The growing threat of cybersecurity has drawn many new faces into the battle. It isn't just hackers and victims anymore — there are governments involved now, too. The FCC is the latest arm of the U.S. government to join the fray, offering to provide regulatory guidance to network service providers if they can't step up security for their customers.

Although the FCC does not have direct control over cybersecurity practices (in reality, no government agency does), FCC chairman Tom Wheeler addressed the American Enterprise Institute Thursday about the matter.

"The challenge is that this private sector-led effort must be more dynamic than traditional regulation and more measurably effective than blindly trusting the market or voluntary best practices to defend our country," Wheeler said. "The new paradigm for the communications sector must be real and meaningful. It has to work. The Commission's commitment to market accountability will help ensure that it does work. And, while I am confident that it will work, we must be ready with alternatives if it doesn't."

The issue at hand? Red tape and fear of public backlash that doesn't only exist in government.

Wheeler acknowledged the balance that must be struck: the threat is large, but there is no precedent for strict regulation. Instead, the FCC is urging network service providers like AT&T and Verizon to beef up their defenses. What needs to happen in order for these ramparts to hold out hackers, however, is cooperation. The nature of today's interconnectivity demands that, Wheeler insisted.

"Companies large and small within the communications sector must implement privacy-protective mechanisms to report cyber threats to each other, and, where necessary, to government authorities," Wheeler said. "We cannot continue on a path that lets individual networks put other networks, American businesses and consumers at risk. We need to develop market accountability that doesn't currently exist."

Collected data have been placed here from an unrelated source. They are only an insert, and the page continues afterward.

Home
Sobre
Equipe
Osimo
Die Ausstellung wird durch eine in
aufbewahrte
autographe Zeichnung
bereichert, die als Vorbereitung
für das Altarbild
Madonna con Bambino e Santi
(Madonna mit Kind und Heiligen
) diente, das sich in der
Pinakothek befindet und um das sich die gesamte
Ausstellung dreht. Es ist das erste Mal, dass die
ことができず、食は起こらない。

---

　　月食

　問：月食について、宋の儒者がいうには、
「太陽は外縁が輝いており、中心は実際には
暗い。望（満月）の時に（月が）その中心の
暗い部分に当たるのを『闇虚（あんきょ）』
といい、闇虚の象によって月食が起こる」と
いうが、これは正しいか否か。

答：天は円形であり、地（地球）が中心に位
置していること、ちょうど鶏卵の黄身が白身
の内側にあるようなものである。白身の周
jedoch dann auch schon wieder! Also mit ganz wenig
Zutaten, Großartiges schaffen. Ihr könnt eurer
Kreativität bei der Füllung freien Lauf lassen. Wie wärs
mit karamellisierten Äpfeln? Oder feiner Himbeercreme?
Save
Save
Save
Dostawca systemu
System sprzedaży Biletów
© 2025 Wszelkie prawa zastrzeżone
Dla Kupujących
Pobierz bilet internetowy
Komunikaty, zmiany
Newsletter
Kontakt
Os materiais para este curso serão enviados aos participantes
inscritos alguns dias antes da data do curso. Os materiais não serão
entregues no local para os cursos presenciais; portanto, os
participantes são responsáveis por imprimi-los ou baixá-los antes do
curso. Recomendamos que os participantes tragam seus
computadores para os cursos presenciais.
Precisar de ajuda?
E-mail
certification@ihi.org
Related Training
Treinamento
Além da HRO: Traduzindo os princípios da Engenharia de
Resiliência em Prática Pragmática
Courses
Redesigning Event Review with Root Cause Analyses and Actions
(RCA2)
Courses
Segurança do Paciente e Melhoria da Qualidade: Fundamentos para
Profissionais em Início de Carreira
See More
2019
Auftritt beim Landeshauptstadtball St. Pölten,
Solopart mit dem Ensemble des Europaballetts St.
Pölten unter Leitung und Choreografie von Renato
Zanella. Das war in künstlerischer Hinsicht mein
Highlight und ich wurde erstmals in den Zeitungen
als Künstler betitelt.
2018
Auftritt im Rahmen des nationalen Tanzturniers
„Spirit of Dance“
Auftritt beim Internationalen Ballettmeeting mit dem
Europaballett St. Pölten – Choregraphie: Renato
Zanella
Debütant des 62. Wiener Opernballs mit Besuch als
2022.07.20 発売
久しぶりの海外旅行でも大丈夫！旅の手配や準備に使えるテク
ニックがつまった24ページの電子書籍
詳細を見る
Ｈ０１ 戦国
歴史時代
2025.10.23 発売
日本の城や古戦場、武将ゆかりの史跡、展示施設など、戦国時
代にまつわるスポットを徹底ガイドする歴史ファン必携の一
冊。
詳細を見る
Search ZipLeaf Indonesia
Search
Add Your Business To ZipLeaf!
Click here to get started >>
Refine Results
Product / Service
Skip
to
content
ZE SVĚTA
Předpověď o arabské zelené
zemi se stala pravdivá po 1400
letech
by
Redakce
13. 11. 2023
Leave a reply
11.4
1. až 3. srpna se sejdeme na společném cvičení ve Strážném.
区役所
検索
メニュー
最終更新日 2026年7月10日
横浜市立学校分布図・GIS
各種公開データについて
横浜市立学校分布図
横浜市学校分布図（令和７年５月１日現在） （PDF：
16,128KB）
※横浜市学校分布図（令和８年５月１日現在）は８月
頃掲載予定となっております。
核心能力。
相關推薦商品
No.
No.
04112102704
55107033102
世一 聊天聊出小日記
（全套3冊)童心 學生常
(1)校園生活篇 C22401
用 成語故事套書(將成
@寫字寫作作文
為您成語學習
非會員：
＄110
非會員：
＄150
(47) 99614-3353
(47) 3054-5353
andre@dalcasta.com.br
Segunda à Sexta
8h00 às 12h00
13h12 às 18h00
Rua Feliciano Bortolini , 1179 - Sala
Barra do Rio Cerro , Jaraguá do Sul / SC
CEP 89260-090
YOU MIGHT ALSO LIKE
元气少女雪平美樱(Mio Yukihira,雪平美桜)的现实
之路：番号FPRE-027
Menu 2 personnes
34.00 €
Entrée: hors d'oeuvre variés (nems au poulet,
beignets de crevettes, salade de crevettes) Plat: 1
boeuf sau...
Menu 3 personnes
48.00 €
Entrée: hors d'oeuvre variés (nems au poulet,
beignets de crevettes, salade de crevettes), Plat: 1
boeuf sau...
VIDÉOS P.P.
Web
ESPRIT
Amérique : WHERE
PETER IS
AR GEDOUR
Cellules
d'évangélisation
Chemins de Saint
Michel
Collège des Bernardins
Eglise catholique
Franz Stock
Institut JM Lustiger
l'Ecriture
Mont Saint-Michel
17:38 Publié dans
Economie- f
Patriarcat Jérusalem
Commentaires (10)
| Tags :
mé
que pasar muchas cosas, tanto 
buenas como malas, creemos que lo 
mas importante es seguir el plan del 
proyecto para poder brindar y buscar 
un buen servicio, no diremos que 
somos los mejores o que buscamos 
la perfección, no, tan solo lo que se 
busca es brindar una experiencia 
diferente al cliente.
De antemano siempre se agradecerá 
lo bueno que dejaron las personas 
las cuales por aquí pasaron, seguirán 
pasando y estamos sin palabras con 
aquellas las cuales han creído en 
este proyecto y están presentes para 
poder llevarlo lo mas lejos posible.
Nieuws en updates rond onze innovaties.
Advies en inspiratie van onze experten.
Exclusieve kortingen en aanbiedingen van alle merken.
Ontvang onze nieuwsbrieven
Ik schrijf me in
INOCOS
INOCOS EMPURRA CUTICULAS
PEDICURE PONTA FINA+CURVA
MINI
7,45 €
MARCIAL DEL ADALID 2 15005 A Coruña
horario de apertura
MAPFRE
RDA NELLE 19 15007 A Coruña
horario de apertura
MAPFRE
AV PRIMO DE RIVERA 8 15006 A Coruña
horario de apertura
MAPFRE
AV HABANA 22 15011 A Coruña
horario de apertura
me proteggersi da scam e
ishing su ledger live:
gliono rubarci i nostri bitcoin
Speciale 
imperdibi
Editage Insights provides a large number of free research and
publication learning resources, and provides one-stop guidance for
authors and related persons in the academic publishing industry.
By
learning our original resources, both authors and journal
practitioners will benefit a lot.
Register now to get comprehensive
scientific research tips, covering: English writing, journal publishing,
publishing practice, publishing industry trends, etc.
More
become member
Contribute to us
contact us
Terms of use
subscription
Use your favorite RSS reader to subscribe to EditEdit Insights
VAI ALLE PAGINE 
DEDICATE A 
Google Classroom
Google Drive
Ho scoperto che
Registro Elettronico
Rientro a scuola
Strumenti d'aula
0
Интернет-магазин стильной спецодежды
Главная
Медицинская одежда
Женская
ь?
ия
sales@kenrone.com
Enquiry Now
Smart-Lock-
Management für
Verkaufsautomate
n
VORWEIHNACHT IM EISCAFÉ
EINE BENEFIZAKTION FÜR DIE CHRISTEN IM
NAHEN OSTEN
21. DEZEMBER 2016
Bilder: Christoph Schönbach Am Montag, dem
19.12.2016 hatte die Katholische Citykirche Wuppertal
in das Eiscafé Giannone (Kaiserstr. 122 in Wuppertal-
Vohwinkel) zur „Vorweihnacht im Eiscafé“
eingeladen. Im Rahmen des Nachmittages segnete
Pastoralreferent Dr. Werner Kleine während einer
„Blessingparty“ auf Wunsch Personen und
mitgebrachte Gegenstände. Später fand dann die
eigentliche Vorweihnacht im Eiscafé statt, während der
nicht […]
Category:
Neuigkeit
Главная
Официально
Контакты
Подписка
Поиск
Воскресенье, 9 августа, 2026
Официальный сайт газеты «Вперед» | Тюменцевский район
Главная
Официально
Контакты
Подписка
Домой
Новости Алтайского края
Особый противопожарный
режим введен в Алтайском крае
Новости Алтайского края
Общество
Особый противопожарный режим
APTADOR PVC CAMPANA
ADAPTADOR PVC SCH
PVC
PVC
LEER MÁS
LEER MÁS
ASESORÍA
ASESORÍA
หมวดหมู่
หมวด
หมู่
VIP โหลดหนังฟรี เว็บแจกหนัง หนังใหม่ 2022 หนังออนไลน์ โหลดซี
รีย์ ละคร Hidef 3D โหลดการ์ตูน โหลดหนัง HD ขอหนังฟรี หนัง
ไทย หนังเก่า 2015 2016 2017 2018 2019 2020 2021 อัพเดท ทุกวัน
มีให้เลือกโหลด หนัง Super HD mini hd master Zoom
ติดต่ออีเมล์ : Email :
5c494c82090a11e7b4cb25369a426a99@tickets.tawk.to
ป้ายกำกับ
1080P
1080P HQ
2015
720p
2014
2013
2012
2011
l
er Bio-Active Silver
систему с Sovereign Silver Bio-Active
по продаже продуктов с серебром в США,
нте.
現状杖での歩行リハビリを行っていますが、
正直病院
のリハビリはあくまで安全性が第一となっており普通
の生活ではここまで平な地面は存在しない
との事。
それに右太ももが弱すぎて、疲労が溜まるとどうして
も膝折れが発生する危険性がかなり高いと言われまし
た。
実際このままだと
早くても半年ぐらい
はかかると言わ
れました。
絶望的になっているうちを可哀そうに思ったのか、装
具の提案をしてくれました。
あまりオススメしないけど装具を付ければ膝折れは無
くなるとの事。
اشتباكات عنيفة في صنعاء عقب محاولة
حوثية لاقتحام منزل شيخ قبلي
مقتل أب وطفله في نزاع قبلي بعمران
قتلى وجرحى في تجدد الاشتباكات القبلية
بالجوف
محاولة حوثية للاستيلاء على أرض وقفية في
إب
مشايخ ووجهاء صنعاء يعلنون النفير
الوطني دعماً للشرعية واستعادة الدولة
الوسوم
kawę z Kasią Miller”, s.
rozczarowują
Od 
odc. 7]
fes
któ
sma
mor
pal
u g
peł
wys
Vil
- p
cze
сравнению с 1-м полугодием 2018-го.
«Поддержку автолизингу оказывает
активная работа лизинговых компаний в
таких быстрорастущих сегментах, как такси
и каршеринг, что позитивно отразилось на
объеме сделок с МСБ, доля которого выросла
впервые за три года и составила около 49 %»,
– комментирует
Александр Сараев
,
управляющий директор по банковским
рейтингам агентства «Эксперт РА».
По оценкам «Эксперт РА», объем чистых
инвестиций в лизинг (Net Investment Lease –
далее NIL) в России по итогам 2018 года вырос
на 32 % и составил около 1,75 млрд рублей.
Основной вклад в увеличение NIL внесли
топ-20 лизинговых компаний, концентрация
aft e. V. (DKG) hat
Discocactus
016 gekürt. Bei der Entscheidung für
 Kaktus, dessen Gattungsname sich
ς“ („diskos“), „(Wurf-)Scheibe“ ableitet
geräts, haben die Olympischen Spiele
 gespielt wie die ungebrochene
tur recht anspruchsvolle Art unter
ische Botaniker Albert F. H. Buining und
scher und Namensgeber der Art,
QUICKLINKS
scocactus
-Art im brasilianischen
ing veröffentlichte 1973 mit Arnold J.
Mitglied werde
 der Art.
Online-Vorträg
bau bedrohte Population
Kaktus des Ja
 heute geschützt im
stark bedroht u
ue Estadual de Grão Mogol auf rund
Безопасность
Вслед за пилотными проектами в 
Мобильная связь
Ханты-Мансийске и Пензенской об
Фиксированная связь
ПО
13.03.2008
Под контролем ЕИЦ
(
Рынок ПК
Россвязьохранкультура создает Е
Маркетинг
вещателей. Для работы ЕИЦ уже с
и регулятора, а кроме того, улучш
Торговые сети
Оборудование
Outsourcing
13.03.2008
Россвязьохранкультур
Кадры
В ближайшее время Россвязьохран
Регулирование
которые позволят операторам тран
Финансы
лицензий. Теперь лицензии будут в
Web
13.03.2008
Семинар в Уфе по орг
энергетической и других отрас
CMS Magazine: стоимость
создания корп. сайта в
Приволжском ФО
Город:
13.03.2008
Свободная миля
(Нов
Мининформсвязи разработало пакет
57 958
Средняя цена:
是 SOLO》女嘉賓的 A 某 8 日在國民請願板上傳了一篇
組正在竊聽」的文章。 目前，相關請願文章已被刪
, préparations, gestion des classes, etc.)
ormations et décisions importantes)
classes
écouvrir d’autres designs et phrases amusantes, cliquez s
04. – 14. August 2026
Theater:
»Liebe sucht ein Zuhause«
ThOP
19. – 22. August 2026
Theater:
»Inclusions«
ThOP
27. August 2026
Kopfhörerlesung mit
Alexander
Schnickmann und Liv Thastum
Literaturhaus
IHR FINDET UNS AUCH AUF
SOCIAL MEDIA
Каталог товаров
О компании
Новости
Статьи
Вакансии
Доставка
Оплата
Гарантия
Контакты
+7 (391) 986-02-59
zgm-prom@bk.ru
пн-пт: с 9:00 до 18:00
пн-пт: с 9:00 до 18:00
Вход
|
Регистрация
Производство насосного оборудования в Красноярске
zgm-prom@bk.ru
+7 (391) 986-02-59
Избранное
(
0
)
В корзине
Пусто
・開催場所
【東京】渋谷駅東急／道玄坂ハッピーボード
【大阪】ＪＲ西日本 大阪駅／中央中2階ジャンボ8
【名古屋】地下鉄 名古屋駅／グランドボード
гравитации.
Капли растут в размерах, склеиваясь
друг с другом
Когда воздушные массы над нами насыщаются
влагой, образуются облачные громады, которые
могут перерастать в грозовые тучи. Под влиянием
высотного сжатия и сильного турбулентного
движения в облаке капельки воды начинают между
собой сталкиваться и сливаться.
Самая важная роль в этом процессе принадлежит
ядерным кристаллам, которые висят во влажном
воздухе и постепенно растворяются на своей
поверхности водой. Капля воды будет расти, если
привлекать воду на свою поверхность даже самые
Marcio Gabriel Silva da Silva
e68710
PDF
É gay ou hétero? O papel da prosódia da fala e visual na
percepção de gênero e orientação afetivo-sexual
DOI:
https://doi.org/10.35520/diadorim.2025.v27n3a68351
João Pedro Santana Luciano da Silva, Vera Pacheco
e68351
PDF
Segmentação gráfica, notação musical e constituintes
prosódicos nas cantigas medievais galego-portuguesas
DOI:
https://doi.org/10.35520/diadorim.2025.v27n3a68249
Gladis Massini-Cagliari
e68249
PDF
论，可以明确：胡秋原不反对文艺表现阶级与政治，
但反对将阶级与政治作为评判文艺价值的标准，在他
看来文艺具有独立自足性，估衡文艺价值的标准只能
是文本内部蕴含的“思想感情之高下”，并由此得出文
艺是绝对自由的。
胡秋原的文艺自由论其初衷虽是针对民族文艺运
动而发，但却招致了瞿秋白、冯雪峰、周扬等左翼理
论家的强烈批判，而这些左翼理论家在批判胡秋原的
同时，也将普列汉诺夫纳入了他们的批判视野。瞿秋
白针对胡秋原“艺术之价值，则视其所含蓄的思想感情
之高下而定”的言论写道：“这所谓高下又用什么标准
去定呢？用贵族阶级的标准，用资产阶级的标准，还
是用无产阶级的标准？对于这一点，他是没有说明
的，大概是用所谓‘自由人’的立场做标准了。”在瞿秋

Wheeler and the FCC aren't the first government agents to acknowledge this "paradigm." Both the White House and the National Institute of Standards and Technology (NIST) have said the same thing: cooperation within the private sector, and between the private and public sector, is necessary for a proper framework against cyber criminals. Following an executive order passed in 2013, the White House released the "Cybersecurity Framework" earlier this year, urging firms to adopt a veil of transparency, rather than secrecy, when dealing with such a new and widespread threat. The NIST, on the other hand, has asked for companies to integrate cybersecurity into the foundation of services rather than as an afterthought.

"My first car had seat belts and no airbags," said NIST fellow Ron Ross, one of the three co-authors of the paper detailing the agency's suggestions. Ross was referring to the fact some safety features that were initially add-ons and later became standard.

"We'd like to have the same level of confidence in our software and systems. By integrating our best practices into a well-established engineering process, we then can start to communicate with the system engineers who speak a different language than security engineers. That dialogue is important to understanding what each discipline does and how they can work together to achieve a common goal."

The question remains whether the government itself can showcase the kind of bipartisanship concerning cybersecurity it is touting.